Только старый Петер все еще колеблется:

— Уйти с корабля в открытом море — это дезертирство.

— Нам же лучше, если ты останешься, — говорит Мишель. — Какой от тебя толк, от старика!

— При чем тут возраст, — возражает Петер с досадой. — Я знаю море лучше вас всех, потому что плаваю давно. Вот я и говорю, какие есть обычаи.

— Обычаи, говоришь? А чума — это тоже обычай? А радио не работает и судно вдруг ночью остановилось — это тоже такие обычаи?

— Я только говорю, что, раньше чем дисциплину нарушать да рисковать, что тебя потянут в трибунал, надо поразмыслить.

— Что до меня, то я уже достаточно размышлял. Да и ребята тоже.

Петеру хотелось бы еще поспорить, но Франк, подойдя к нему, размахивает гигантскими кулачищами:

— Ну, вот что. Останешься здесь. Тебя не возьмут, даже если начнешь приставать. Точка. Смотри, только не подбивай других. Не то пожалеешь. Ясно?

— Я ничего, — бормочет напуганный старик. — Ты ведь знаешь, что надо делать, да и Мишель знает. Вы оба правы. Я ничего. Просто думал вслух. Только и всего.

Мишель, вне себя от его нескончаемой болтовни, рычит:

— Заткнись!

— Ладно... заткнусь... — повторяет Петер, прикрывая рот рукой. — Твоя правда, я всегда много говорю.

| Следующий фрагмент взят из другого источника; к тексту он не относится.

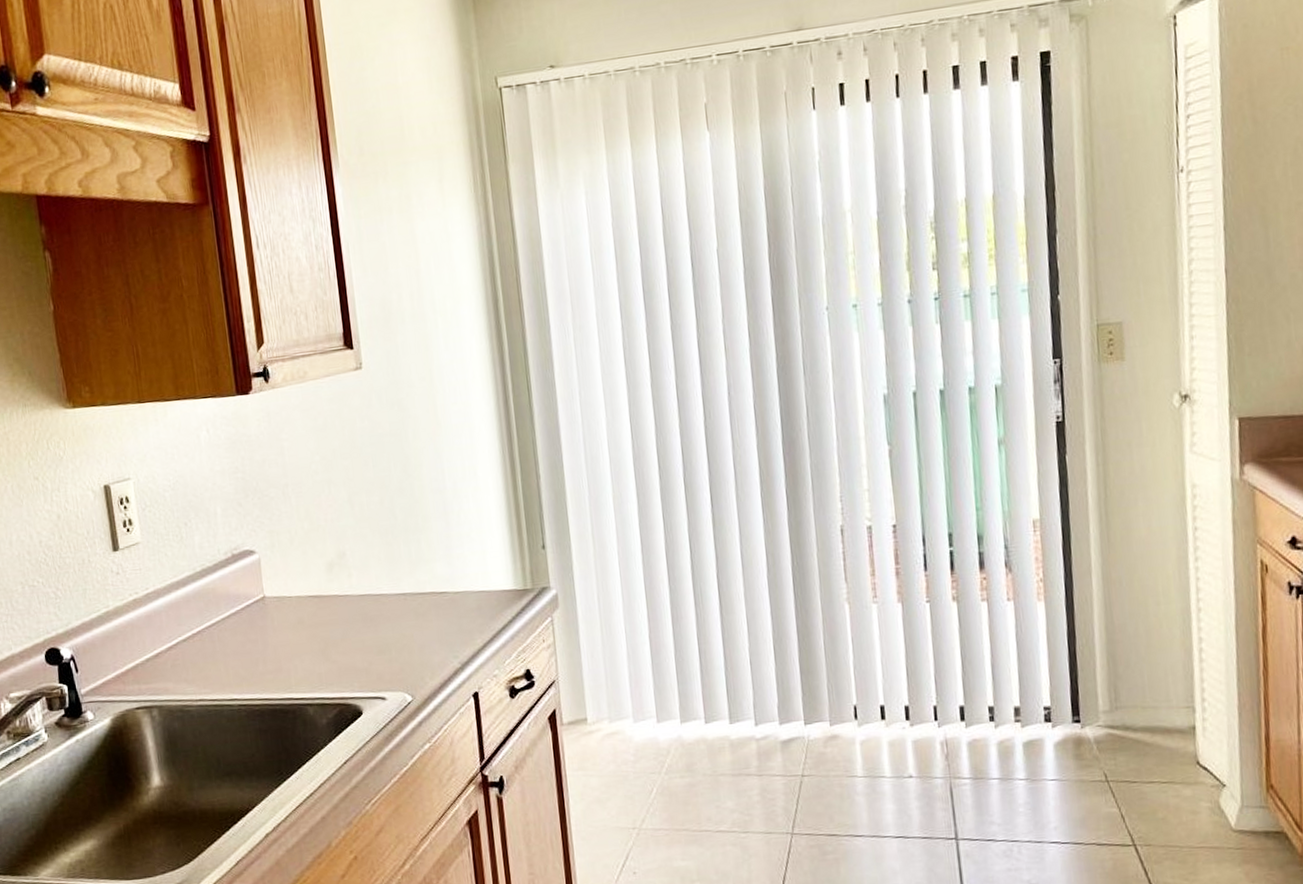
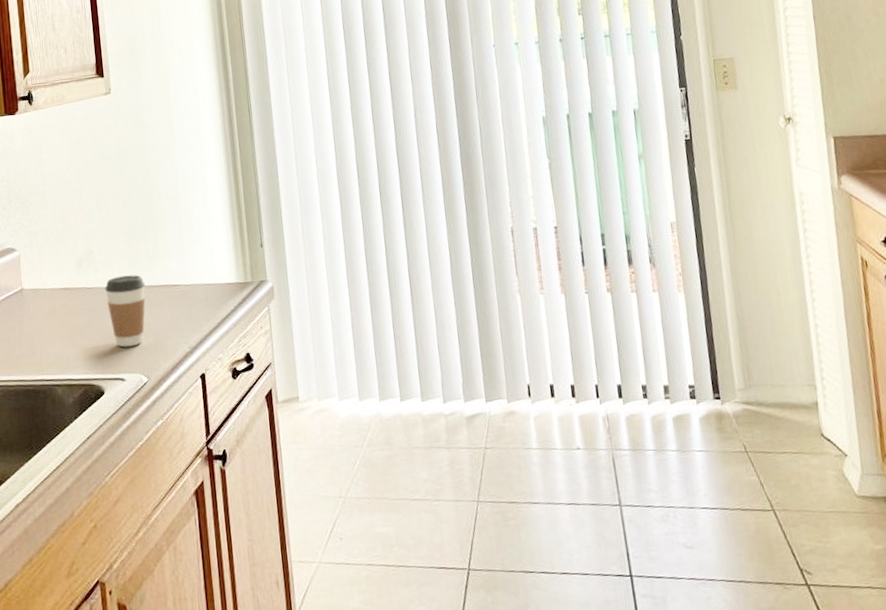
coffee cup: none [360,580,408,663] -> present [105,274,146,347]

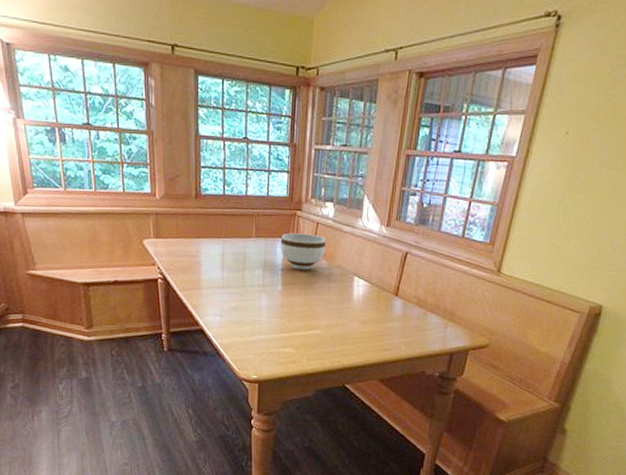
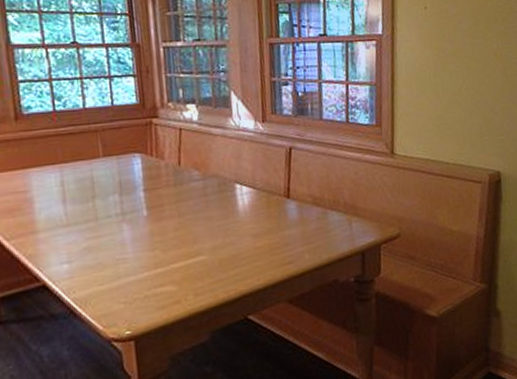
bowl: present [280,233,326,270] -> none [137,142,196,187]

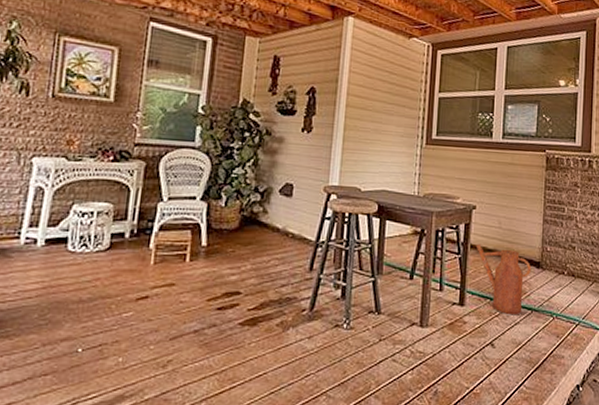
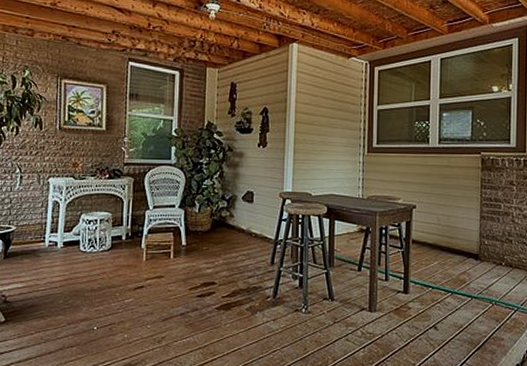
watering can: present [475,243,531,316] -> none [417,239,469,302]

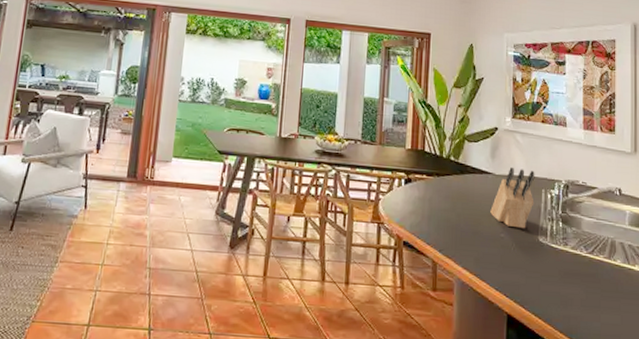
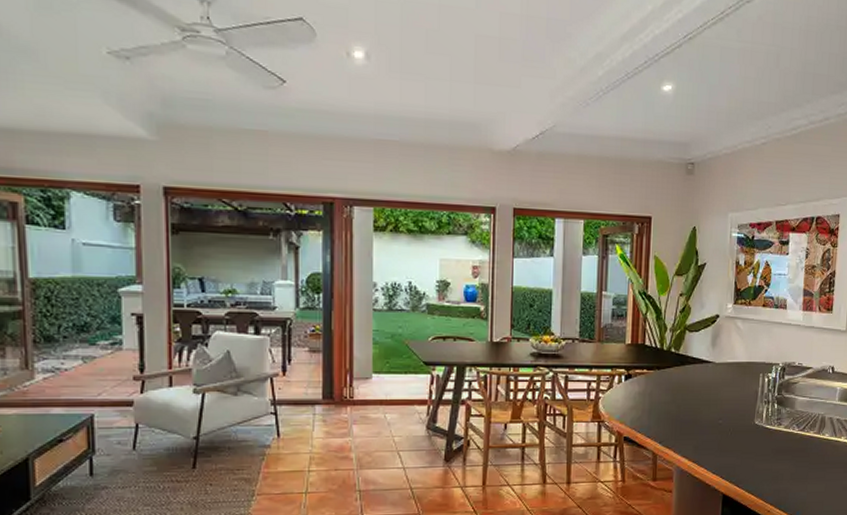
knife block: present [490,166,535,229] -> none [709,354,754,414]

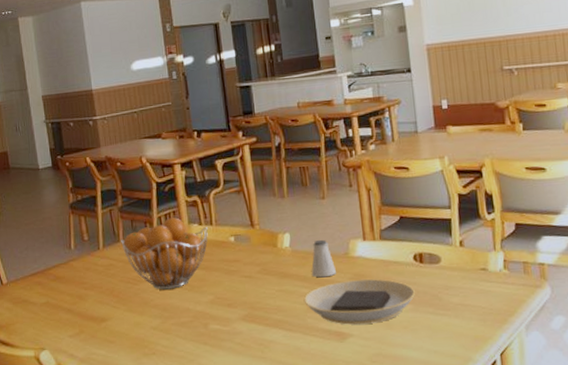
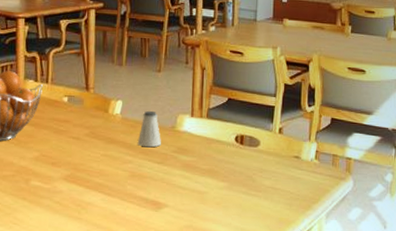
plate: present [303,278,415,325] -> none [126,153,232,197]

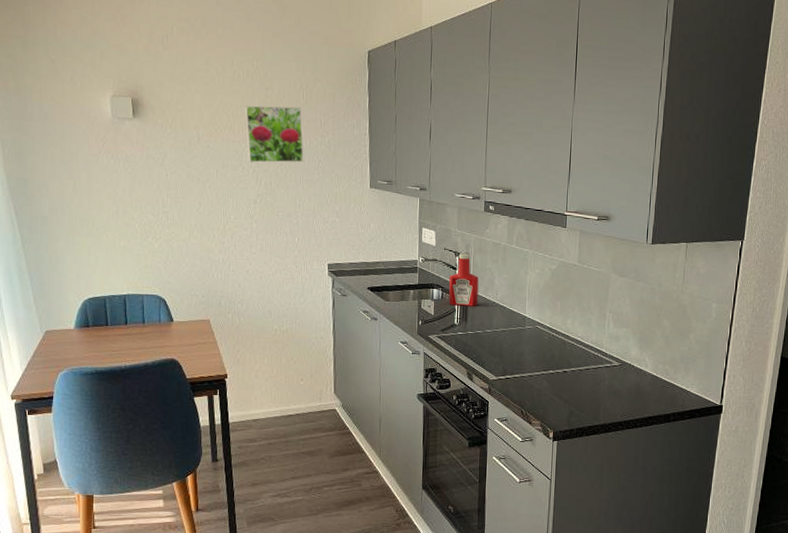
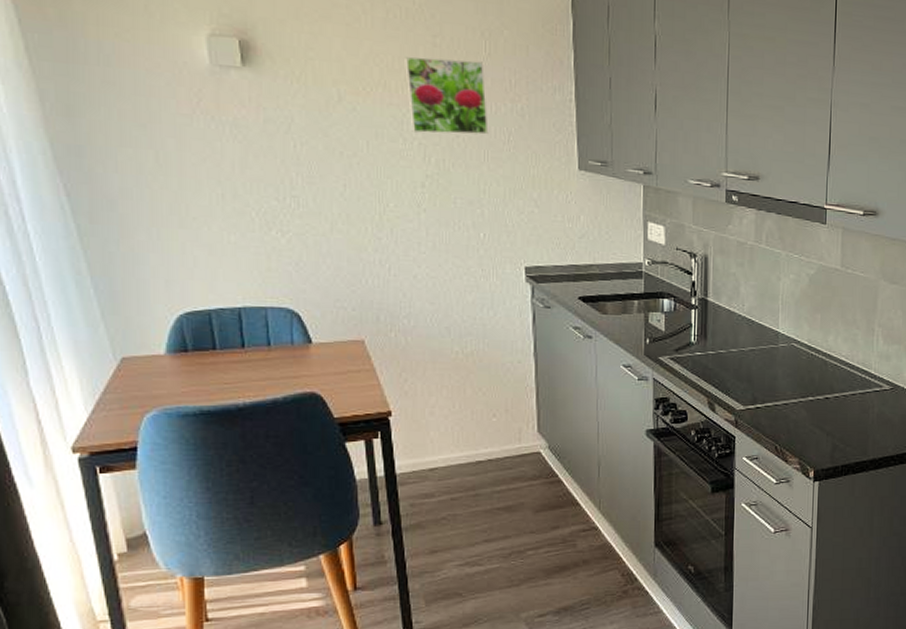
ketchup bottle: present [448,253,479,306] -> none [682,254,721,320]

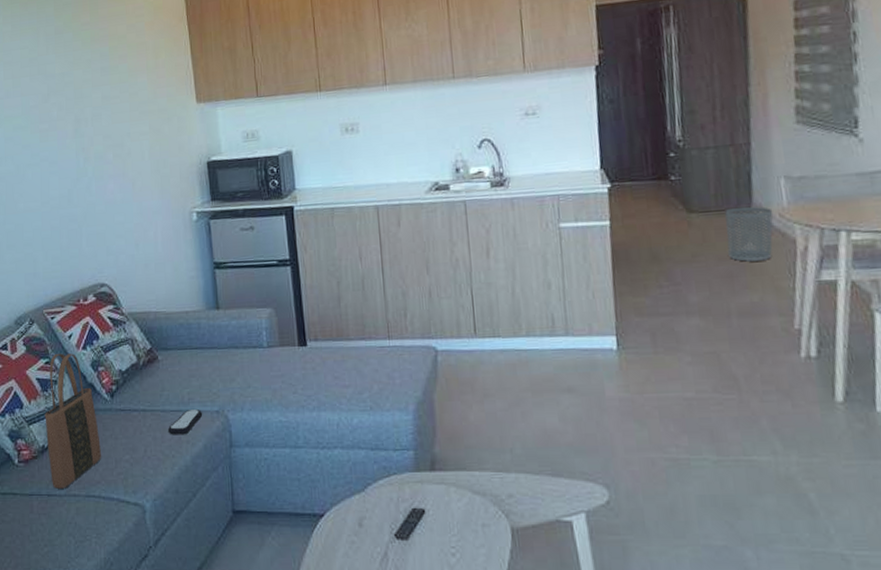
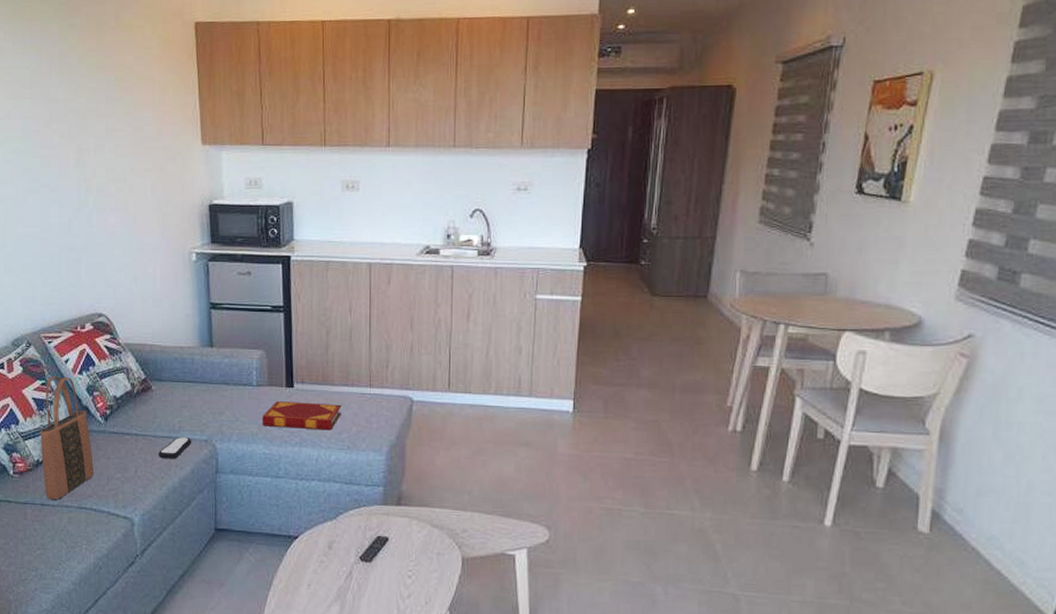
hardback book: none [276,360,360,391] -> present [263,401,341,431]
waste bin: present [725,206,774,262] -> none [681,294,726,344]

И он уходит, еле волоча ноги.

Окрик Мишеля заставил всех невольно повернуться в сторону барака. Надо полагать, капитан ничего не слышал. Ларсен стоит в темной душной каморке; лежащие там больные приподнялись на тюфяках. Они цепляются за капитана, он их последняя надежда. Юнга всхлипывает.

— Ничего, ничего, дружок, крепись, будь мужчиной.

Мальчик с усилием сдерживает слезы. Но он не может унять дрожь, его трясет озноб, зубы стучат.

Только один Олаф лежит спокойно. Он видит, что отец подходит к нему, но в его неподвижном взгляде ничего не отражается.

Отец наклоняется над ним, проводит рукой по его волосам, слипшимся на висках от пота. Ларсен не смеет позволить себе другой ласки. Олаф, кажется, даже не заметил его робкого жеста.